▸ Énoncé A:
Recopiez fidèlement le passage du texte sur le développement en C++ qui débute par « Ce que nous avons appris » et se poursuit jusqu'à « pour le prouver. ».
▸ Énoncé B:
D'après le texte sur le développement en C++, quel est le rôle des tests unitaires ?
▸ Énoncé C:
Relevez toutes les bonnes pratiques que cite le texte sur le développement en C++.

▸ Texte support:
⟨

Nous avons découvert de très nombreuses notions depuis le début de ce tutoriel, et avec elles nous avons touché du doigt certains aspects importants du développement informatique. Il est temps de revenir sur ce que nous avons fait et de l’analyser avec un peu plus de recul. Si nous insistons autant sur ces aspects, c’est parce qu’être un bon développeur nécessite plus que d’écrire du C++.

Ce que nous avons appris

Jusqu’à présent, nous avons abordé plusieurs aspects de la programmation en C++, que ce soit les notions de base comme les conditions, les boucles, ou encore des notions plus avancées comme l’utilisation d’outils fournis par la bibliothèque standard, ainsi que la création de fonctions et de structures de données personnalisées. Vous avez ainsi déjà acquis un arsenal de programmation assez complet pour faire des programmes relativement complexes. Le T.P de la partie précédente est là pour le prouver.

Cependant, nous avons vu dans ces deux parties bien plus que de simples notions de C++. En effet, nous avons touché du doigt certains aspects essentiels du développement. Plutôt que de simplement apprendre à programmer en C++, nous avons découvert une certaine manière de réfléchir qui traduit les qualités d’un bon développeur : le désir d’avoir toujours un code de qualité, à travers un travail de conception poussé et des bonnes pratiques. Citons, parmi celles-ci, les tests unitaires pour vérifier que notre code fait ce qu’on lui demande, les contrats pour définir clairement ce que les différents intervenants attendent comme entrées et sorties et les exceptions pour remonter des problèmes à l’utilisateur.

⟩

Éléments stockés:

⟨

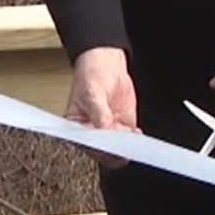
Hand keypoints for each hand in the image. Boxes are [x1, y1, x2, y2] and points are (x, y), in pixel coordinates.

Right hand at [66, 46, 138, 167]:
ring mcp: (109, 130)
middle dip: (115, 149)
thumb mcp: (92, 92)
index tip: (108, 146)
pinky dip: (135, 139)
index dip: (99, 149)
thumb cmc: (90, 76)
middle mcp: (93, 132)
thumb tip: (104, 127)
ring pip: (118, 148)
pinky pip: (129, 139)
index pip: (88, 145)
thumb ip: (98, 112)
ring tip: (131, 137)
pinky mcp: (122, 125)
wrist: (106, 64)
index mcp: (77, 128)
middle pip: (104, 151)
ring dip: (126, 145)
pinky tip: (136, 133)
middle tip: (123, 143)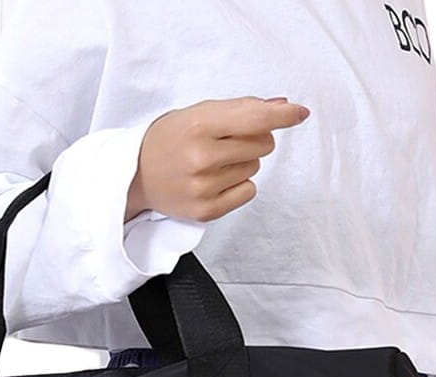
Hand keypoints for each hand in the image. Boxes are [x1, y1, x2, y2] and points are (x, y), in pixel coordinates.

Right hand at [124, 96, 310, 222]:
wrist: (136, 176)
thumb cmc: (169, 140)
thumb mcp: (198, 113)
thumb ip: (241, 108)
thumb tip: (282, 106)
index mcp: (199, 125)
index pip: (255, 119)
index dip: (282, 116)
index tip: (299, 113)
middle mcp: (201, 157)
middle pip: (262, 144)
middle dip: (254, 139)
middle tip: (227, 141)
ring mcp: (204, 187)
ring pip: (255, 168)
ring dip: (243, 162)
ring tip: (214, 162)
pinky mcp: (206, 210)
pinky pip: (248, 191)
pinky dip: (239, 185)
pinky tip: (216, 181)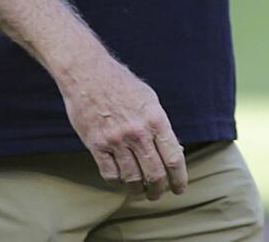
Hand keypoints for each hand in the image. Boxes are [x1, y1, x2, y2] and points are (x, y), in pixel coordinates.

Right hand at [61, 56, 187, 199]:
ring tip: (140, 190)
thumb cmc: (122, 85)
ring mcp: (116, 139)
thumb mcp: (149, 100)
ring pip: (132, 177)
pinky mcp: (96, 145)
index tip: (180, 189)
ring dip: (138, 189)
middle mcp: (138, 132)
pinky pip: (110, 174)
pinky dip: (117, 181)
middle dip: (159, 190)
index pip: (173, 157)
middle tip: (158, 194)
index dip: (179, 178)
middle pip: (155, 173)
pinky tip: (121, 179)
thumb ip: (161, 126)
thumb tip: (175, 151)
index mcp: (156, 119)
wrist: (88, 74)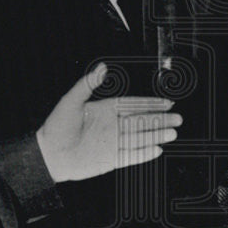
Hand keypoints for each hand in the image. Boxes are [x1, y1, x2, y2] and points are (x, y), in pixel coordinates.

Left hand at [36, 63, 181, 181]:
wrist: (49, 154)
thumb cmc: (56, 127)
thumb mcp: (71, 101)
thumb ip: (88, 84)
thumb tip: (101, 68)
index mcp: (106, 110)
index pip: (134, 105)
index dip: (151, 103)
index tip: (166, 102)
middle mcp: (112, 126)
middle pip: (142, 121)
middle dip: (160, 119)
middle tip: (177, 118)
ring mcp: (113, 142)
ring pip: (140, 137)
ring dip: (156, 135)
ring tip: (173, 133)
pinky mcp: (111, 159)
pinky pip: (132, 155)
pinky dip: (144, 153)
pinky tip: (157, 149)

⟩

▸ Résultat attendu A:
Ce que nous avons appris

Jusqu’à présent, nous avons abordé plusieurs aspects de la programmation en C++, que ce soit les notions de base comme les conditions, les boucles, ou encore des notions plus avancées comme l’utilisation d’outils fournis par la bibliothèque standard, ainsi que la création de fonctions et de structures de données personnalisées. Vous avez ainsi déjà acquis un arsenal de programmation assez complet pour faire des programmes relativement complexes. Le T.P de la partie précédente est là pour le prouver.

▸ Résultat attendu B:
Ils servent à vérifier que le code fait ce qu'on lui demande.

▸ Résultat attendu C:
- les tests unitaires
- les contrats
- les exceptions